La parte del capo secondo contiene un’altro importante elemento di riforma che riguarda la razionalizzazione dei servizi navali, per i quali è stata fatta una scelta, ovvero provocare un chiarimento necessario e atteso su cosa si potesse tagliare per ottimizzare la sinergia delle forze di polizia evitando la cattiva emulazione, quella che ha portato all’acquisizione di mezzi navali, al punto che quasi tutte le forze di polizia si erano dotate di assetti navali, compreso la polizia penitenziaria che aveva mezzi per la vigilanza delle carceri nelle isole. La norma affida alla Guardia di Finanza il soccorso a mare. Il Consiglio di Stato, a questo proposito valuta la contemporanea presenza a mare delle Capitanerie di porto e della GF considerando due ambiti diversi. La presenza a mare della Guardia di Finanza a mare, valutando la proiezione a mare di un’attività di ordine e sicurezza pubblica. La presenza a mare della Capitaneria di porto, invece, per svolgere un’attività che va a guardare un altro bene della vita ovvero la salvaguardia della vita a mare e, quindi, il soccorso a mare, suo specifico ambito di attività.

Il provvedimento tratta poi aspetti di core-business, cioè tutto quello che riguarda la gestione dei servizi comuni. Esistono tra questi servizi trasversali assolutamente comuni alle varie forze che riguardano l’approvvigionamento di mezzi, carburante, mense in cui si posso fare azioni sinergiche per fare economia significative di scala. Questo è un principio molto semplice da attuare attraverso l’ufficio di coordinamento delle forze di polizia, ovvero un ufficio che ha una cabina di regia nell’ambito del dipartimento e che sovrintende a tutte le attività delle forze di polizia. Il pezzo forte del provvedimento resta l’assorbimento del CFS e i meccanismi sull’assorbimento.

È stato fondamentale salvaguardare il meccanismo dell’opting-out, come è stato chiamato, ovvero la facoltà di chiamarsi fuori, da chi appunto non avesse alcuna intenzione di transitare nel corpo ad ordinamento militare, mantenendo lo statuto civile.

 

Generale CC. Paolo Romano, Capo dell’Ufficio Legislativo del Ministero della Difesa

Il Gen. Romano apre il suo intervento cercando di spiegare come questo decreto legislativo sia l’equivalente del d. lgs 165/01 per la Pubblica Amministrazione.

Il Generale CC Romano spiega quello che l’Arma dei Carabinieri ha dovuto fare con questo Decreto Legislativo, in particolar modo analizza il Secondo Capo (Razionalizzazione delle Funzioni di Polizia e dei servizi strumentali) precisando che tale d.lgs è meno ricco dal punto di vista delle questioni di fondo dottrinali perché tratta la questione da un punto di vista prevalentemente tecnico.
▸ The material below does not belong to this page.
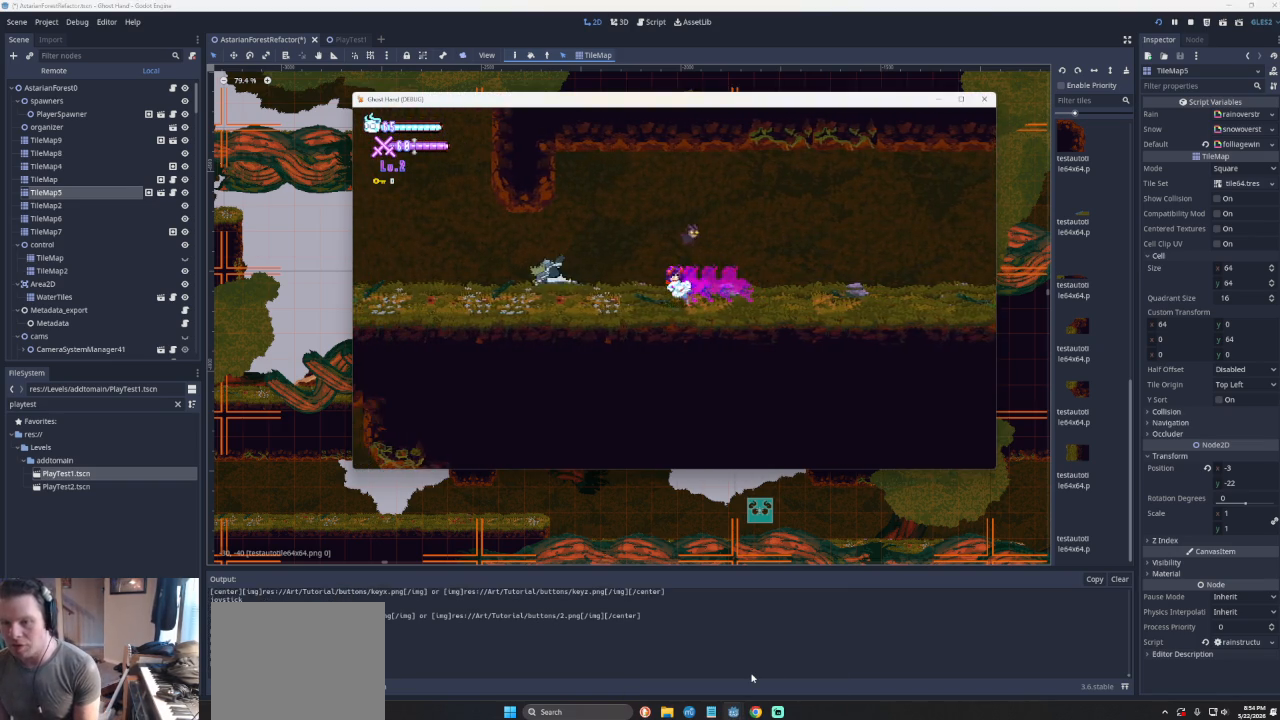
{"buttons": ["L1"], "left_stick": "center", "events": [[133, "L1", "down"], [333, "L1", "up"], [400, "L1", "down"]]}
Si evince, da tale riforma, come l’Arma dei Carabinieri ha preso i circa 8000 dipendenti del Corpo Forestale dello Stato e gli ha ridistribuiti, quanto allo stato giuridico da applicare, agli avanzamenti di carriera, alla collocazione sul territori, in poche parole a tutto ciò che è ordinario amministrazione.

Si vede come dall’ art. 7 all’ art. 20 sono norme ordinamentali e organizzatorie, nello specifico in questi articoli, dice sempre il Generale, si afferma come una parte abbastanza consistente di queste 8.000 unità dovrà confluire nell’ Arma dei Carabinieri stabilendo una serie di regole per cui in linea di massima chi stava sul territorio  e che si occupava di particolari specializzazioni continuerà a restare sul territorio e si vedrà confermata la sede e quindi anche i riferimenti di carattere economico, in virtù del fatto che è stato aggiunto nel decreto  il divieto della clausola del “reformatio in pejus” per quanto fossero così stretti gli ambiti di applicazione delle stesse regole, a conferma di quanto già detto dal Prefetto Frattasi all’ interno del suo intervento. In effetti, da oltre 35 anni, dichiara il Gen. Romano, sia l’Arma dei Carabinieri che il Corpo Forestale dello Stato fanno parte dello stesso comparto Sicurezza e Difesa presentando già un sufficientemente grado di omogeneità nelle norme di carattere retributivo all’impiego del personale. Eccezion fatta per il trattamento Accessorio.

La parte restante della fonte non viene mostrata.